When John Taylor was President of the Mess Committee of the Castle Mess, he organized ‘innumerable’ R.H.F. luncheons ‘after which one was lucky not to fall asleep on the train back to Glasgow (and only wake up once it had re-shuttled back to Edinburgh).’ He was known as ‘the Bottle Major’ for his liberal distribution of drinks and during his days the post-lunch port seemed to flow without ceasing. They were grand and enjoyable affairs while John had the chair (literally, as he rarely stood while drinking). The luncheons continued even after John rescinded his responsibility to Lieutenant Colonel Ian Shepherd who ensured their continuation, though they adopted their true title: the J.A.R.T. Luncheon (rather than the original R.H.F. Luncheon).
For these gatherings and his deep ties to the regiment, Major Taylor was a character of the Royal Highland Fusiliers. But before the luncheons – before 1959 when the regiment formed from amalgamation of the Royal Scots Fusiliers and John’s former regiment the Highland Light Infantry, he had a much more serious history.
His war service began outside of his Scottish regiments, far removed from the United Kingdom in India where he joined the Gurkhas in September 1943. There was some glamor and honor in a subaltern serving in the Indian Army, and the pay was better, but above all was the allure of adventure. Straight after commissioning he was off to the Gurkha Regimental Center at Dehra Dun and then drafted as a replacement to the 1st Battalion, 2d Gurkha Rifles. It would be some time, almost a year, before posting to a combat zone.
John was, as all junior British officers in the Indian Army, given responsibilities well beyond what he would have seen in the British Army where he might have been a platoon commander. But a jemedar would have held that role, as all platoon commanders were Gurkhas themselves, and John was a company officer from the start, supervising (rather than commanding) and tasked with administration. As long as he listened to the Viceroy Commissioned Officers, he did well. Those Gukrha officers had many more years of service, were very experienced, and less likely to become a casualty than his British counterpart. These were men he could trust and take great pride in and the same would be returned to him.
As Gordon Casserly wrote: “One must always bear in mind that every company officer who is worth his salt is persuaded that there are no men like his own. It is a pleasing trait and an essential one. For it is the sworn confraternity between the British and Indian officer, and the strong tie that binds the sepoy to his Sahib which have given the Indian Army its traditions and prestige.”
During that year in India, as a subaltern with no experience and no knowledge of the language, he went on to pass his Urdu exam and learn Gurkahli.
The Gurkhas themselves were very cheerful and happy, did not require much information, and unlike other units that could be noisy and talkative, were silent. They upheld their status quo as a formidable regiment and, so long as they had their rum ration, were always high spirited. They were all short in stature, about five-and-a-half feet tall, so any British officer of reasonable height towered above. The officer commanding at the front and a company officer like Taylor at the back stood tall against the short fighters.

» Rows
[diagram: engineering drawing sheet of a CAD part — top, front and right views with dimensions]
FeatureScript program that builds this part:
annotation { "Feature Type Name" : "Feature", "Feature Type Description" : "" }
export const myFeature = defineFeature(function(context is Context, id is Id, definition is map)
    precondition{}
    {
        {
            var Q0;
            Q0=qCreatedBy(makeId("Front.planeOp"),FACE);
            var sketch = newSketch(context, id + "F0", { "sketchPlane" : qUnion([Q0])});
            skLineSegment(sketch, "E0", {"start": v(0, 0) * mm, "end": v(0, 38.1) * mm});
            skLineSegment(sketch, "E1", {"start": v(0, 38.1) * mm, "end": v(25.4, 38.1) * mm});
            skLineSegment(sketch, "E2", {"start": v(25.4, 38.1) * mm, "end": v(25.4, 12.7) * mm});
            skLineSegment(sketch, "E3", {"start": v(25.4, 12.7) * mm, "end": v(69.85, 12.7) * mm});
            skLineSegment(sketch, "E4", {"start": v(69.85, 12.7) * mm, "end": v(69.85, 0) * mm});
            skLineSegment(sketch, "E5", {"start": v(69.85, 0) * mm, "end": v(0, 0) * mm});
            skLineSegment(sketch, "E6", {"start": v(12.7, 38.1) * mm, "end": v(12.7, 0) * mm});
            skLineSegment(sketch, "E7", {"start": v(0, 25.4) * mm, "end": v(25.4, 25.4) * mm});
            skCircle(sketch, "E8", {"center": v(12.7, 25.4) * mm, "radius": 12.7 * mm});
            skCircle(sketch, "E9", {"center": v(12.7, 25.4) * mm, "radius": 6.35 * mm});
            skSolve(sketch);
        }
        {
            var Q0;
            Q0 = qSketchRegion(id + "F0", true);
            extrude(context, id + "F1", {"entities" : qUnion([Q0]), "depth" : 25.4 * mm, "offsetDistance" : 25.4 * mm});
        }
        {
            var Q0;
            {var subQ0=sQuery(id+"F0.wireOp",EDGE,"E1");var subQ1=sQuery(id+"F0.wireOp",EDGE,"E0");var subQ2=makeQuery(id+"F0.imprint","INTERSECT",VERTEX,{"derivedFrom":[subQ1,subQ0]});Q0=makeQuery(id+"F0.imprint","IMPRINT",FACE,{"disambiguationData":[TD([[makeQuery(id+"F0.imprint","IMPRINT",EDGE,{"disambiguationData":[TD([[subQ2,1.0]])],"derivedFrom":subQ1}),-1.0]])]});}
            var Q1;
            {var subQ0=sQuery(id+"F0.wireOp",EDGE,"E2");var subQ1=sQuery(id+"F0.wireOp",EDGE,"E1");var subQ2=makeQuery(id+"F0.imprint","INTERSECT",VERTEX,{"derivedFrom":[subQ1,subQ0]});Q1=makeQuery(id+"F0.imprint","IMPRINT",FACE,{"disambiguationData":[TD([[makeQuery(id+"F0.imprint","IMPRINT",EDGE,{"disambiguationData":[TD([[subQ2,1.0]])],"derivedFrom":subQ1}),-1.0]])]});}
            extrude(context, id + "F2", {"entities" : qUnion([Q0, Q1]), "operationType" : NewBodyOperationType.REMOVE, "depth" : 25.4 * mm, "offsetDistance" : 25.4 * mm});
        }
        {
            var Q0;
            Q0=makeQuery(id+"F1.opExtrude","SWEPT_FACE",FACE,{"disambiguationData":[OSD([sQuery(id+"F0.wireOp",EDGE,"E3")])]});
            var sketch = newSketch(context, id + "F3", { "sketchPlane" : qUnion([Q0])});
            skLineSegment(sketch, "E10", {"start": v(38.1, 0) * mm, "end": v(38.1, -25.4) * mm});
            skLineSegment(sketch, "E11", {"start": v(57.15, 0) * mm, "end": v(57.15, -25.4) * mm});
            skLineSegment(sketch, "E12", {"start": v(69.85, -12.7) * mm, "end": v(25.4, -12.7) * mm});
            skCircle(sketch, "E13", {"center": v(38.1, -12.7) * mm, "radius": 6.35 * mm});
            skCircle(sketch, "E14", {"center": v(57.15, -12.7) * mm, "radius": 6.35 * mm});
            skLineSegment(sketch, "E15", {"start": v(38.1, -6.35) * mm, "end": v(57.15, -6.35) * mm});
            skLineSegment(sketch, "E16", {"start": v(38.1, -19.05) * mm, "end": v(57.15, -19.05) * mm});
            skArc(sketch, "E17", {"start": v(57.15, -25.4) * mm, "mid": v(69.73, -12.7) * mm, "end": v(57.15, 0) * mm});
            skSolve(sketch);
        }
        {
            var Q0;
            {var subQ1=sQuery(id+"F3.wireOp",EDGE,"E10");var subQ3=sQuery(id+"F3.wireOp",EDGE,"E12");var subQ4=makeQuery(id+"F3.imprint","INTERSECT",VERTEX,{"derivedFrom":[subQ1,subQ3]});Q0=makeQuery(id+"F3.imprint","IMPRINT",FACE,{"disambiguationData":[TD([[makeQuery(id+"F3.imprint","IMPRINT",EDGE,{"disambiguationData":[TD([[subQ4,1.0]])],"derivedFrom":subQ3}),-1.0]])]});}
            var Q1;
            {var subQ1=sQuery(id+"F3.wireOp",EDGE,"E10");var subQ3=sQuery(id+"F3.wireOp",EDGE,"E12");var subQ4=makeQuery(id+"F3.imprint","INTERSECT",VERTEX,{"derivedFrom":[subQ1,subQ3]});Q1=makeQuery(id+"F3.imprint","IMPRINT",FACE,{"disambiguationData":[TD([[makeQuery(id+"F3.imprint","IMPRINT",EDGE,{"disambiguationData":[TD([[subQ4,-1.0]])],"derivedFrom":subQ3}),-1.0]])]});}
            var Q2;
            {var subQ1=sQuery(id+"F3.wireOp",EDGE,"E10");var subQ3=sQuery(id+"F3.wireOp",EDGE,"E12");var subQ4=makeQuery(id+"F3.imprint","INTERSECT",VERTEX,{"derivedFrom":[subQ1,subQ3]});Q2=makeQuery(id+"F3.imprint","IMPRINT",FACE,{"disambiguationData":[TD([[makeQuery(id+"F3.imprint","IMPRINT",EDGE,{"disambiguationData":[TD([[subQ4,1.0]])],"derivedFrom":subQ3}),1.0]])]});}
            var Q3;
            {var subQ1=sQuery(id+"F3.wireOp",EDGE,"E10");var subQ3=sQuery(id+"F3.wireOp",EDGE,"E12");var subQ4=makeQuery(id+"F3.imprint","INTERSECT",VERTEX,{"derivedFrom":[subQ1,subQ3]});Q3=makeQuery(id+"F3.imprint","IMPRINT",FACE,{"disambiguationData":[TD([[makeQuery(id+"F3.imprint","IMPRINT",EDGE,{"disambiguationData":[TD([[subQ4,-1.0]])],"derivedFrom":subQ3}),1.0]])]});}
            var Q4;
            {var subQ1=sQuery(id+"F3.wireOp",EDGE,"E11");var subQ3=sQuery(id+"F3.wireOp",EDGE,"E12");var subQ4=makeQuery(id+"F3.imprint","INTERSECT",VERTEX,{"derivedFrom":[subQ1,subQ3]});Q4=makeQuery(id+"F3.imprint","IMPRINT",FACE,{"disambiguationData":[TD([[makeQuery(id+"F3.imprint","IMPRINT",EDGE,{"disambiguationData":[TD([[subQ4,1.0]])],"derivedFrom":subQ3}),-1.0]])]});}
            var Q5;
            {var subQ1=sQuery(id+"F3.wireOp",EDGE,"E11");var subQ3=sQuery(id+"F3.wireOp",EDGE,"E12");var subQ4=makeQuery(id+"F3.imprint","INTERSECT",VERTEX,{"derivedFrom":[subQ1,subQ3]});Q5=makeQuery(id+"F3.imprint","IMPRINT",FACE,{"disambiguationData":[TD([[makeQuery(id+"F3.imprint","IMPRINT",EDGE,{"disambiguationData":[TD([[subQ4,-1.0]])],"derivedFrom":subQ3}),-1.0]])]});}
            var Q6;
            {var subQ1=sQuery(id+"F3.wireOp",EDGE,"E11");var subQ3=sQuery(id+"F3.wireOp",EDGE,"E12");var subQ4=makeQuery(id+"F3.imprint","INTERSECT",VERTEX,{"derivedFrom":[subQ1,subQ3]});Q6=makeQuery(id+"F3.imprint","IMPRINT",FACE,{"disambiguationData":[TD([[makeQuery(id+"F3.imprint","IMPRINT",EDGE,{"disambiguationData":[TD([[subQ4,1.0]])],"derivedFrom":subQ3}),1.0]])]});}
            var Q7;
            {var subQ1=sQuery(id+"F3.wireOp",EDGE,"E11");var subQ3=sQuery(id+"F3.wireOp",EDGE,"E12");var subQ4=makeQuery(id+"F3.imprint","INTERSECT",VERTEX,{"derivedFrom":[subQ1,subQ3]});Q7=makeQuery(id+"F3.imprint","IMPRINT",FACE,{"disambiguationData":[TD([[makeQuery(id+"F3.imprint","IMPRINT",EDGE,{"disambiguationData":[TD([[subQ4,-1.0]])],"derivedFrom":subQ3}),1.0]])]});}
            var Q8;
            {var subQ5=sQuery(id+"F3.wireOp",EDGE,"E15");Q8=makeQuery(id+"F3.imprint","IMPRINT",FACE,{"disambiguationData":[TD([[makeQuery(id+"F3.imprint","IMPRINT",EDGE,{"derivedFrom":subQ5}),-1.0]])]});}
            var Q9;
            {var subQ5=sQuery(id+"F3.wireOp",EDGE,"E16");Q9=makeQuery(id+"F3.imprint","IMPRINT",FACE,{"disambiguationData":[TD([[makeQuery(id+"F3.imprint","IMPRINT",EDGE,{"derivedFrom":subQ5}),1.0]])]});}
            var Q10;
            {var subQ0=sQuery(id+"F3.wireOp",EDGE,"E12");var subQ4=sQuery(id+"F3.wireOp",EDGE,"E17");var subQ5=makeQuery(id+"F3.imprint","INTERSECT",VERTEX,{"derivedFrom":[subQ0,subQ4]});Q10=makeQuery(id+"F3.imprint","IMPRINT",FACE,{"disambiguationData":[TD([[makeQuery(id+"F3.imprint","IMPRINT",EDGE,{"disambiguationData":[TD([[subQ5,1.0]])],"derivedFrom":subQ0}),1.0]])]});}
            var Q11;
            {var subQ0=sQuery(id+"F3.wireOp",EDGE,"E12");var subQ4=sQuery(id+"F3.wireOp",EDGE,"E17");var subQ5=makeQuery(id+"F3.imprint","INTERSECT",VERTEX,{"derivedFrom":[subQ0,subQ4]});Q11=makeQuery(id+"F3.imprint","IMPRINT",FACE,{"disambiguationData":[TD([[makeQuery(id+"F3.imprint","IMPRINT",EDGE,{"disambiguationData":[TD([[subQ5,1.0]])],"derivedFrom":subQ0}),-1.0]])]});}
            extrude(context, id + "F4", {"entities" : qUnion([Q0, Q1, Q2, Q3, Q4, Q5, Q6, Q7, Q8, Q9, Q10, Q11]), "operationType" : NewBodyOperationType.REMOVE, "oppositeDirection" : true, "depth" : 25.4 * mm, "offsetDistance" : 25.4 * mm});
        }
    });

» Written exercise A
Answer these questions about the text on John Taylor, each on its own line:
(i) What nickname was John Taylor known by?
(ii) In what month and year did he join the Gurkhas?
(iii) About how tall were the Gurkhas?
» Written exercise B
Please repeat, in the text on John Taylor, the part that opens with the words containing "During that year" and closes with "the short fighters.".

» Correct answer A
(i) ‘the Bottle Major’
(ii) September 1943
(iii) About five-and-a-half feet

» Correct answer B
During that year in India, as a subaltern with no experience and no knowledge of the language, he went on to pass his Urdu exam and learn Gurkahli.
The Gurkhas themselves were very cheerful and happy, did not require much information, and unlike other units that could be noisy and talkative, were silent. They upheld their status quo as a formidable regiment and, so long as they had their rum ration, were always high spirited. They were all short in stature, about five-and-a-half feet tall, so any British officer of reasonable height towered above. The officer commanding at the front and a company officer like Taylor at the back stood tall against the short fighters.